LABORATORY TESTING AND PREANALYTICAL ERRORS: WHERE ARE WE IN 2022?

Dragana Pap

Pages: 62–66

DOI: 10.37392/RapProc.2022.15

Inaccurate results of laboratory testing are mostly caused by errors in the preanalytical phase. The aim of this retrospective study is monitoring, documenting and preventing errors in the pre-analytical phase in order to provide better health care for patients. The study has been done from 2017 to 2021 and involves monitoring, documenting and preventing errors with aspect to phlebotomy in clinical biochemical laboratory of primary health care, in Students Health Protection Institute. Errors are classified in accordance with IFCC recommendation as quality indicators: insufficient sample volume, inappropriately labeled sample and sample damage. The study has shown that the most common errors are insufficient sample volume and sample damage (0.97 %). Inappropriately labeled samples were significantly lower and completely eliminated during period of study (2017 was 0.34 %, 2021 was 0 %; p<0.01). No significant decrease in number of sample damage (2017- 0.50 % - 2021- 0.30 %) was shown and insufficient sample volume errors (2017- 0.43% - 2021-0.32%) were constantly persisting during the period of study.
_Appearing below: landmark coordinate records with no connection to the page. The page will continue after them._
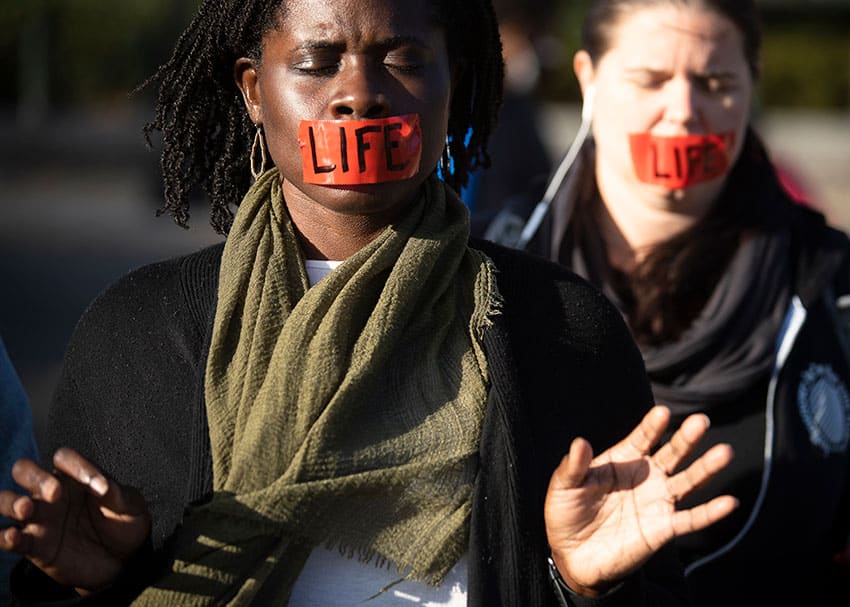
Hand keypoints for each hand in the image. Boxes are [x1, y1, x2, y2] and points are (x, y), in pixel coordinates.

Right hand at [0, 448, 150, 592]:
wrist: (123, 560)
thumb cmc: (125, 524)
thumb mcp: (129, 505)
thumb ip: (116, 493)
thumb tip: (102, 485)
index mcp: (75, 476)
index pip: (64, 458)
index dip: (76, 465)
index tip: (98, 486)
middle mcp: (51, 493)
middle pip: (25, 470)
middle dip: (34, 477)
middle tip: (54, 492)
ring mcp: (39, 519)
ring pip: (7, 501)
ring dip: (11, 502)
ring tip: (25, 509)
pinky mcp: (33, 546)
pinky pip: (9, 538)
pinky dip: (4, 537)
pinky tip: (14, 537)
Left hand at [544, 405, 736, 595]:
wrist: (574, 556)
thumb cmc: (567, 513)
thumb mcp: (564, 487)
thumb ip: (574, 466)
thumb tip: (580, 442)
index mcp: (623, 460)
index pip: (642, 438)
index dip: (652, 426)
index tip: (662, 413)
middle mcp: (646, 477)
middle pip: (671, 454)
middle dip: (686, 438)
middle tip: (701, 421)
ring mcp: (657, 502)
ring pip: (687, 482)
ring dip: (706, 468)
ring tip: (724, 452)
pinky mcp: (663, 529)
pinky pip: (690, 520)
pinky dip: (710, 513)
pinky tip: (729, 502)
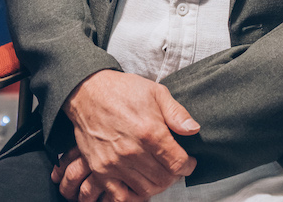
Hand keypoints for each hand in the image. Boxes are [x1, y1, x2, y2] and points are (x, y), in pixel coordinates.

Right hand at [61, 70, 198, 199]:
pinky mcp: (100, 170)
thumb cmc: (123, 90)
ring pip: (145, 189)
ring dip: (157, 185)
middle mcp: (132, 151)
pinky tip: (140, 184)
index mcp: (150, 132)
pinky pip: (120, 196)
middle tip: (175, 167)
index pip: (177, 163)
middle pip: (164, 179)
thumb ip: (177, 114)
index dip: (188, 165)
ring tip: (160, 174)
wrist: (88, 92)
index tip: (189, 162)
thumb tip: (194, 130)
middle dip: (175, 175)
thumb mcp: (157, 92)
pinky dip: (133, 196)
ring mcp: (114, 163)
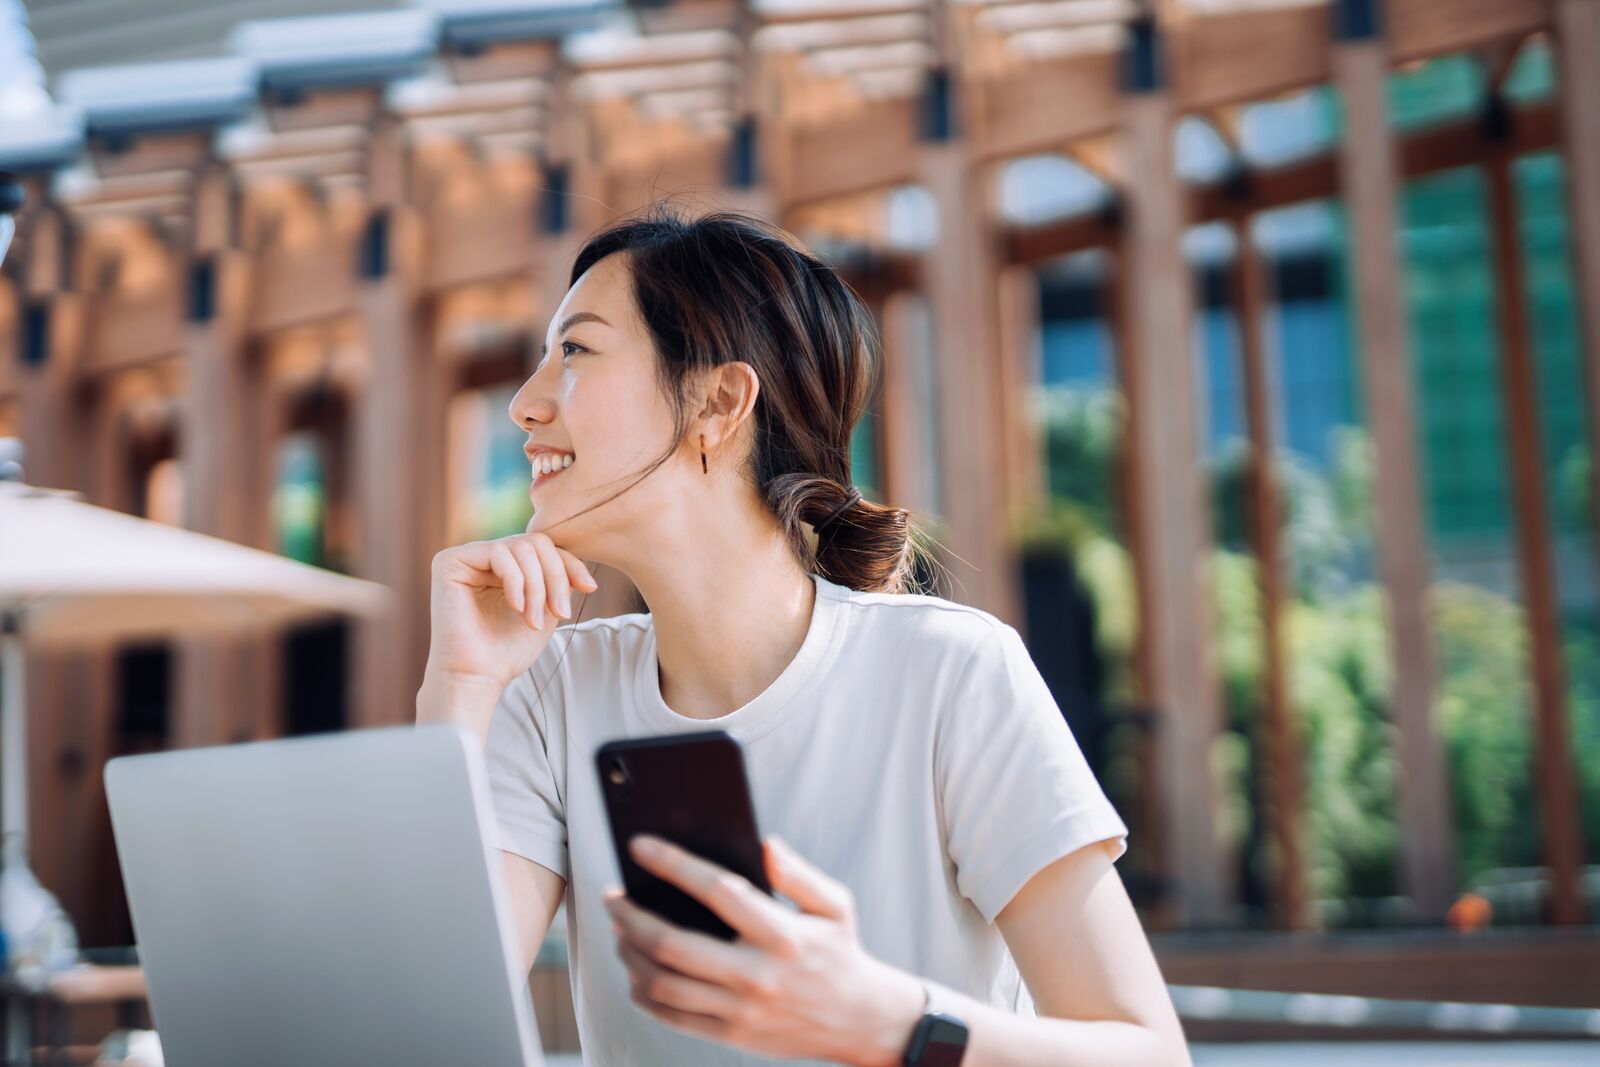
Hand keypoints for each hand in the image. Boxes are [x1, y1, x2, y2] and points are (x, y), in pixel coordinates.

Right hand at [425, 526, 598, 688]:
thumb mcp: (546, 608)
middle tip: (560, 613)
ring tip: (533, 621)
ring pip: (521, 547)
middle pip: (536, 543)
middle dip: (555, 577)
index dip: (570, 565)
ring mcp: (466, 557)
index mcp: (505, 566)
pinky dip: (515, 581)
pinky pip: (498, 553)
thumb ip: (558, 579)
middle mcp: (484, 557)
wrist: (477, 678)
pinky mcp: (449, 562)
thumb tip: (581, 564)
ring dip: (537, 587)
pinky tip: (516, 608)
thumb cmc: (508, 651)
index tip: (590, 588)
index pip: (545, 549)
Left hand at [605, 836, 925, 1066]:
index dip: (674, 864)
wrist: (859, 1020)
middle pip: (672, 945)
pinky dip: (642, 991)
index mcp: (782, 935)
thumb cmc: (840, 952)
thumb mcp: (835, 904)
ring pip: (662, 984)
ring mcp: (739, 1010)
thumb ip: (798, 873)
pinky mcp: (729, 1033)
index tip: (641, 846)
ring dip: (629, 953)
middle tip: (614, 897)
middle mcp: (756, 975)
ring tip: (620, 930)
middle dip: (631, 917)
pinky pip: (670, 1015)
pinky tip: (636, 969)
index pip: (718, 891)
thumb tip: (764, 844)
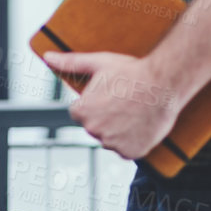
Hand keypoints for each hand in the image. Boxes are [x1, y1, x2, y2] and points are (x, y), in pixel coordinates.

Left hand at [42, 50, 185, 159]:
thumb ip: (70, 63)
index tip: (109, 96)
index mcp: (81, 112)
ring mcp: (113, 144)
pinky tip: (139, 125)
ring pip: (111, 139)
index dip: (95, 103)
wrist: (163, 84)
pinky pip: (127, 150)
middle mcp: (93, 131)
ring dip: (118, 130)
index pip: (80, 113)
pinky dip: (132, 142)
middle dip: (106, 117)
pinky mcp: (131, 153)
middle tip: (123, 102)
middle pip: (95, 127)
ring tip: (133, 112)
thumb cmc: (130, 72)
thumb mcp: (98, 63)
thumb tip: (48, 57)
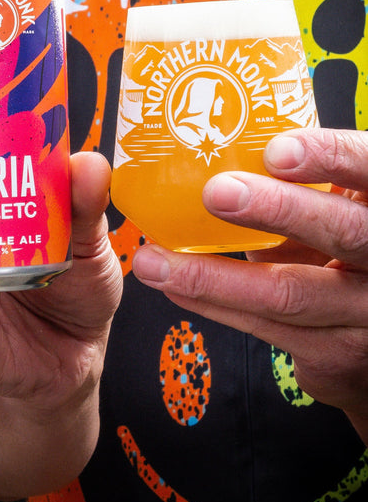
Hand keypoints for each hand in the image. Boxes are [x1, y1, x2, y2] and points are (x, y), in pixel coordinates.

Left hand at [132, 128, 367, 440]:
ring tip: (156, 259)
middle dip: (277, 210)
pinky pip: (266, 329)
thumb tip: (222, 146)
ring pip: (289, 294)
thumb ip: (306, 183)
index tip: (277, 150)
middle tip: (216, 193)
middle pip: (342, 232)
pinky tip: (175, 286)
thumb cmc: (344, 244)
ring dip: (212, 277)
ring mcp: (366, 313)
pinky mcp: (336, 355)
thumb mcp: (341, 204)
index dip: (329, 157)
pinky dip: (214, 305)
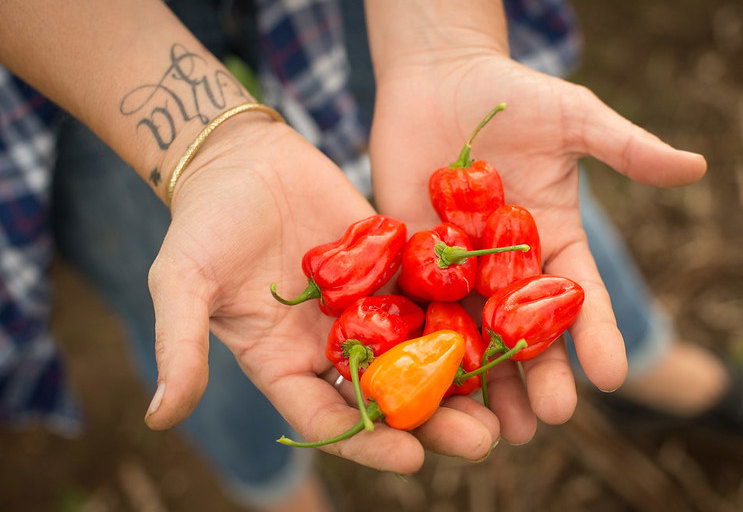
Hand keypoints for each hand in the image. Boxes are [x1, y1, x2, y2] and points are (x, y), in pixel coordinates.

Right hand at [143, 116, 498, 471]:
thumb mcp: (182, 282)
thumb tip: (160, 418)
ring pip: (416, 354)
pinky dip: (460, 315)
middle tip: (482, 441)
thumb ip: (180, 345)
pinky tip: (500, 329)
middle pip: (385, 397)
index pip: (327, 418)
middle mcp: (329, 345)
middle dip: (432, 420)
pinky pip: (427, 297)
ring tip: (503, 401)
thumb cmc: (205, 222)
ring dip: (458, 379)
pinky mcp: (389, 269)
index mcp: (283, 363)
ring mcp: (364, 308)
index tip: (413, 458)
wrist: (241, 160)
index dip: (368, 442)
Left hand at [370, 53, 705, 442]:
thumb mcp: (574, 118)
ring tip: (495, 425)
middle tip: (548, 418)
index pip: (579, 296)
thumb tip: (695, 167)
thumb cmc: (512, 94)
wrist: (439, 78)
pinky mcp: (410, 257)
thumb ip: (625, 147)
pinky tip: (429, 377)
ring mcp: (458, 265)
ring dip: (486, 379)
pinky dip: (425, 340)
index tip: (610, 375)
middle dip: (540, 373)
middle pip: (527, 329)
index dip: (596, 334)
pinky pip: (418, 303)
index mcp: (552, 240)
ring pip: (474, 331)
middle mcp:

Through permanent improvement and application of quality management system (QMS), implementation of certification and accreditation of laboratories according to the ISO15189, 2018- (QM / QA) standards for medical laboratories the entire laboratory testing process can be improved. Implementation of LIS (Laboratory Information System), the standard for POCT-ISO22870: 2006 Point of care testing, along with clear transparent and available procedures, errors in the pre-analytical phase can be minimized. Special attention should be paid on errors that continue to exist in the study. With more accurate, precise and valid results, correct and fast diagnosis, satisfied patients can be achieved with a smaller number of errors in pre-analytical phase and the principle of cost benefit can be achieved following the guideline: “no blood sample is better than a bad blood sample”.